Speaker
Description
Neutron-rich nuclei with mass around A=100 exhibit a rapid change of nuclear deformation. A sudden onset of deformation is observed for the Sr and Zr isotopes at neutron number N=60. For Mo and Ru isotopes the transition is more gradual and the shape becomes increasingly triaxial. Nuclear shapes in this wider mass region were studied by measuring lifetimes of excited states in an experiment at GANIL. Neutron-rich fission fragments were produced in fusion-fission reactions between a 238U beam at 6.2 MeV/u and a 9Be target. The fission fragments were identified in mass, charge, and atomic number in the magnetic spectrometer VAMOS on an event-by-event basis. The velocity of nuclei exiting the target foil was slowed down in a degrader that was mounted in a plunger device at variable distances from the target. The AGATA gamma-ray tracking array was used to measure picosecond lifetimes with the recoil-distance Doppler shift (RDDS) method. The setup furthermore comprised 24 LaBr3(Ce) detectors from the FATIMA array, which were employed to measure longer lifetimes using fast-timing techniques. The experiment produced a wide range of neutron-rich fission fragments, for which lifetimes could be measured under identical experimental conditions, and a large number of new lifetimes was determined. The VAMOS spectrometer not only provided identification of the fission fragments, but also yielded a precise measurement of their velocity. This was used to develop a new variant of the RDDS method, where gating on the velocity provides several data points for a single target-degrader distance.

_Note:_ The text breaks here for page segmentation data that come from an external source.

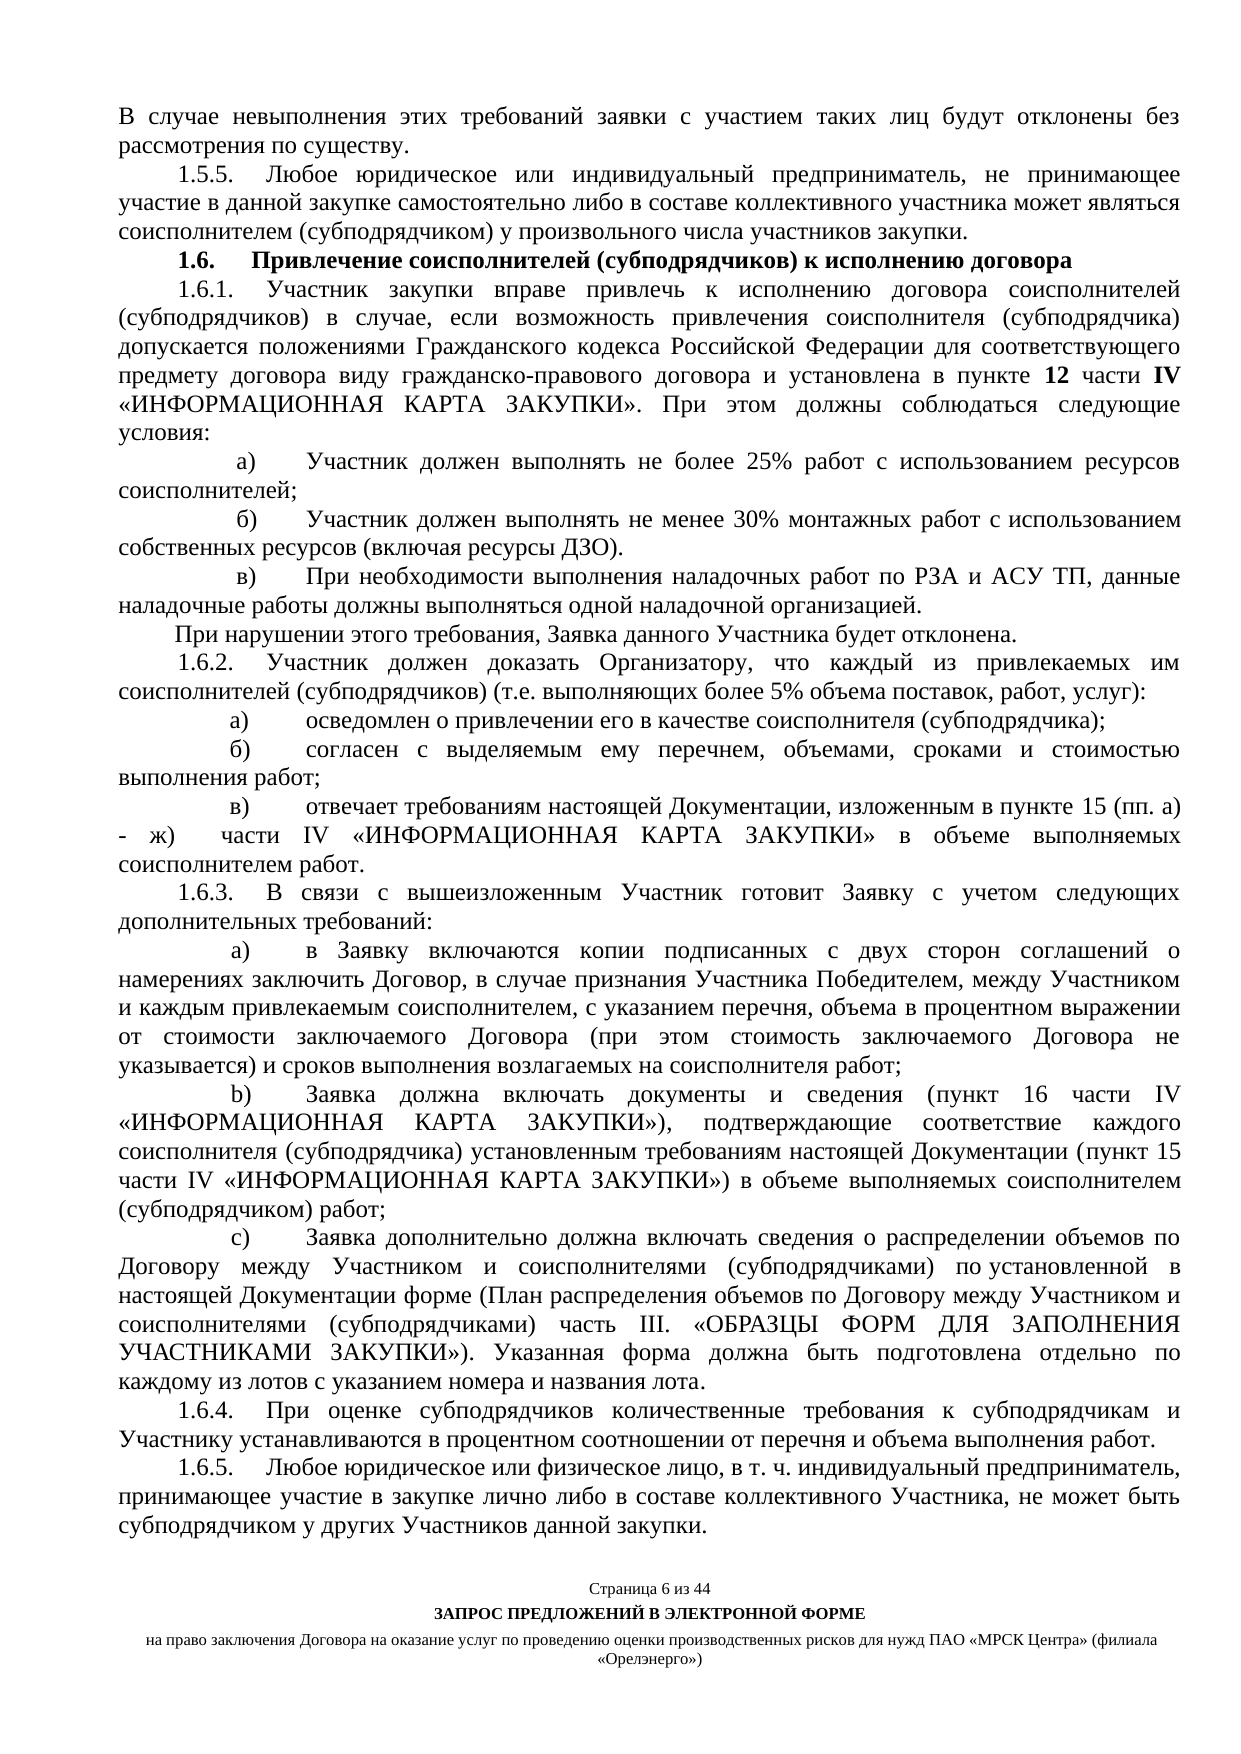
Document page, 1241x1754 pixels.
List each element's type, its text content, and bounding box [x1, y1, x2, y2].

text При нарушении этого требования, Заявка данного Участника будет отклонена. [174, 619, 1181, 647]
list в Заявку включаются копии подписанных с двух сторон соглашений о намерениях заключить Договор, в случае признания Участника Победителем, между Участником и каждым привлекаемым соисполнителем, с указанием перечня, объема в процентном выражении от стоимости заключаемого Договора (при этом стоимость заключаемого Договора не указывается) и сроков выполнения возлагаемых на соисполнителя работ; [118, 935, 1181, 1079]
subtitle В связи с вышеизложенным Участник готовит Заявку с учетом следующих дополнительных требований: [118, 877, 1181, 935]
subtitle Участник должен доказать Организатору, что каждый из привлекаемых им соисполнителей (субподрядчиков) (т.е. выполняющих более 5% объема поставок, работ, услуг): [118, 647, 1181, 705]
subtitle При оценке субподрядчиков количественные требования к субподрядчикам и Участнику устанавливаются в процентном соотношении от перечня и объема выполнения работ. [118, 1395, 1181, 1452]
list согласен с выделяемым ему перечнем, объемами, сроками и стоимостью выполнения работ; [118, 734, 1181, 791]
list При необходимости выполнения наладочных работ по РЗА и АСУ ТП, данные наладочные работы должны выполняться одной наладочной организацией. [118, 561, 1181, 619]
subtitle Привлечение соисполнителей (субподрядчиков) к исполнению договора [118, 245, 1181, 274]
list Участник должен выполнять не менее 30% монтажных работ c использованием собственных ресурсов (включая ресурсы ДЗО). [118, 504, 1181, 561]
list Заявка дополнительно должна включать сведения о распределении объемов по Договору между Участником и соисполнителями (субподрядчиками) по установленной в настоящей Документации форме (План распределения объемов по Договору между Участником и соисполнителями (субподрядчиками) часть III. «ОБРАЗЦЫ ФОРМ ДЛЯ ЗАПОЛНЕНИЯ УЧАСТНИКАМИ ЗАКУПКИ»). Указанная форма должна быть подготовлена отдельно по каждому из лотов с указанием номера и названия лота. [118, 1222, 1181, 1395]
subtitle Участник закупки вправе привлечь к исполнению договора соисполнителей (субподрядчиков) в случае, если возможность привлечения соисполнителя (субподрядчика) допускается положениями Гражданского кодекса Российской Федерации для соответствующего предмету договора виду гражданско-правового договора и установлена в пункте 12 части IV «ИНФОРМАЦИОННАЯ КАРТА ЗАКУПКИ». При этом должны соблюдаться следующие условия: [118, 274, 1181, 446]
list отвечает требованиям настоящей Документации, изложенным в пункте 15 (пп. а) - ж) части IV «ИНФОРМАЦИОННАЯ КАРТА ЗАКУПКИ» в объеме выполняемых соисполнителем работ. [118, 791, 1181, 877]
list осведомлен о привлечении его в качестве соисполнителя (субподрядчика); [118, 705, 1181, 734]
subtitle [118, 101, 1181, 159]
list Заявка должна включать документы и сведения (пункт 16 части IV «ИНФОРМАЦИОННАЯ КАРТА ЗАКУПКИ»), подтверждающие соответствие каждого соисполнителя (субподрядчика) установленным требованиям настоящей Документации (пункт 15 части IV «ИНФОРМАЦИОННАЯ КАРТА ЗАКУПКИ») в объеме выполняемых соисполнителем (субподрядчиком) работ; [118, 1079, 1181, 1222]
subtitle Любое юридическое или индивидуальный предприниматель, не принимающее участие в данной закупке самостоятельно либо в составе коллективного участника может являться соисполнителем (субподрядчиком) у произвольного числа участников закупки. [118, 159, 1181, 245]
subtitle Любое юридическое или физическое лицо, в т. ч. индивидуальный предприниматель, принимающее участие в закупке лично либо в составе коллективного Участника, не может быть субподрядчиком у других Участников данной закупки. [118, 1452, 1181, 1539]
list Участник должен выполнять не более 25% работ c использованием ресурсов соисполнителей; [118, 446, 1181, 504]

An overview of the results will be presented, with emphasis on the chain of Ru isotopes. New lifetimes were measured for both odd and even-mass Ru isotopes. In case of 110Ru it was possible to measure lifetimes in both the ground-state band and the gamma band. The comparison of experimental results with the triaxial rotor model and with beyond-mean field calculations provides quantitative information on the degree of triaxiality.